10. A perusal of the order of the ARC would show that it has noted the following aspects:-
(i) The respondent claims that the shop in question was shut in the period in question. The most import document to show that the shop remained shut was the electricity bills of the shop. The respondent has placed on record the bills for the period other than the relevant period when summons were served on the respondent.
(ii) The ARC further noted that the other best evidence available would be the testimony of nearby shop owners who could have testified that the shop of the respondent was shut but no such evidence was led.
(iii) It further noted that the contention of the respondent about the shop lying shut in 1991 is not supported by the sales tax assessment order for the assessment year 1991-92. The address given in the assessment order is different from the tenanted
shop. The original assessment orders have not been filed. Further assessment order for 1989-90 and 1990-91 show the suit property, but the other assessment orders do not show the adding of the said property.
(iv) It also compared the signatures of the respondent on the summons and on the AD Card with the signatures on the legal demand notice and concluded that summons have been received by the respondent.
Based on these facts, the ARC came to the conclusion that the respondent failed to prove that the shop was shut in the period as claimed by the respondent. These are findings of fact to show that the respondent has failed to prove that the shop was closed in the relevant period. These cannot be termed as irrelevant facts. Further the respondent despite order of this court has chosen not to lead evidence of a handwriting expert. Hence, the ARC had to choose the route of comparing the respondent‟s signatures on the AD card and summons with the signatures on record. I may note that under Section 38 of the DRC Act, an appeal lies to the RCT only on the question of law.

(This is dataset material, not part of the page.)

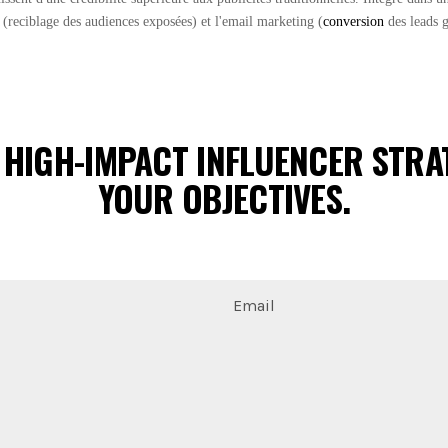
reciblage des audiences exposées) et l'email marketing (
conversion
des leads g
 HIGH-IMPACT INFLUENCER STRAT
YOUR OBJECTIVES.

No such question of law appears to have been urged before RCT which warranted passing of impugned order disturbing the findings of fact recorded by the ARC.
11. Regarding the report of the process server relied upon by the respondent I may note that the translated copy of the report filed by the respondent is incorrect and does not depict the correct picture.

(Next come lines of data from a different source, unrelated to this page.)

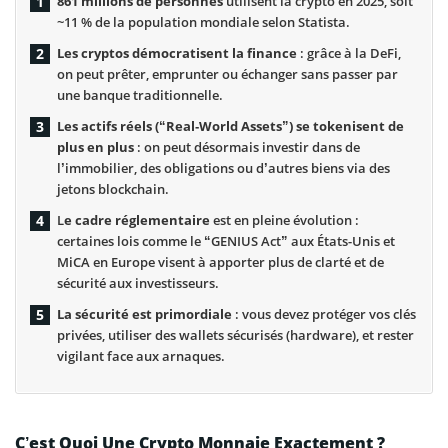
861 millions de personnes
utilisent la crypto en 2025, soit
~11 % de la population mondiale selon Statista.
Les cryptos démocratisent la finance
: grâce à la DeFi,
on peut prêter, emprunter ou échanger sans passer par
une banque traditionnelle.
Les actifs réels (“Real‑World Assets”) se tokenisent de
plus en plus
: on peut désormais investir dans de
l’immobilier, des obligations ou d’autres biens via des
jetons blockchain.
L
e cadre réglementaire
est en pleine évolution :
certaines lois comme le “GENIUS Act” aux États-Unis et
MiCA en Europe visent à apporter plus de clarté et de
sécurité aux investisseurs.
La sécurité est primordiale
: vous devez protéger vos clés
privées, utiliser des wallets sécurisés (hardware), et rester
vigilant face aux arnaques.
C’est Quoi Une Crypto Monnaie Exactement ?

12. The actual translation of the summons report reads as follows:
"Sir, Today i.e. on 13.08.1991, I went to the written address for the service
on Sh.Deepak Raj and enquired about him. He was found at the spot. I did not know him personally. Summons and the copy thereof were served. Report is submitted.
Sd/-
I declare on oath that the report is true.
13. In the light of the above report of the process server, it is clear that he has served the summons on the correct person. The respondent has not bothered to summon the process server or the postal department on any of these issues. Clearly the respondent has failed to discharge the onus on whom to prove that he was not served with the summons.

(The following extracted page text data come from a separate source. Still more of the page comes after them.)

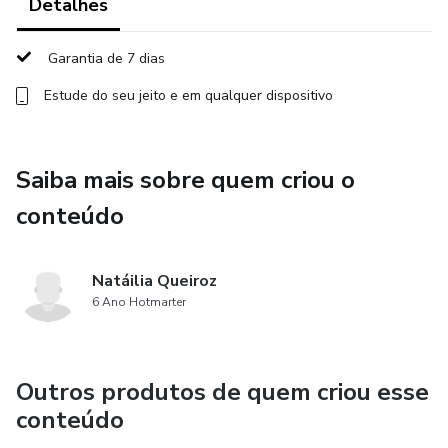
Detalhes
Curso Prescrição de Exercícios Funcionais
Garantia de 7 dias
Curso Prescrição de Exercícios Funcionais
Estude do seu jeito e em qualquer dispositivo
Curso Prescrição de Exercícios Funcionais
Curso Prescrição de Exercícios Funcionais
Saiba mais sobre quem criou o
conteúdo
Curso Prescrição de Exercícios Funcionais
Natáilia Queiroz
6 Ano Hotmarter
Outros produtos de quem criou esse
conteúdo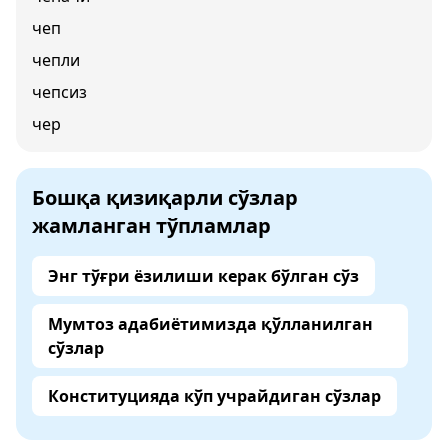
чеп
чепли
чепсиз
чер
Бошқа қизиқарли сўзлар
жамланган тўпламлар
Энг тўғри ёзилиши керак бўлган сўз
Мумтоз адабиётимизда қўлланилган
сўзлар
Конституцияда кўп учрайдиган сўзлар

14. In the light of the above facts, in my opinion there were no reasons for the appellate court to disturb the findings of fact recorded by the ARC. The ARC came to the conclusion of facts based on cogent and reliable evidence. The respondent was given adequate opportunity to lead his evidence as per the directions of this court dated 03.09.2007 by remanding the matter back. There was no reason or occasion to give him another opportunity to lead further evidence and quash the order of the ARC.
15. Accordingly, in view of the above, the impugned order suffers from material irregularity and has been passed contrary to settled legal position. The impugned order is accordingly quashed and the order of the ARC dated 09.07.2015 is restored.
16. In view of the above, the present petition stands disposed of. All pending applications also stand disposed of.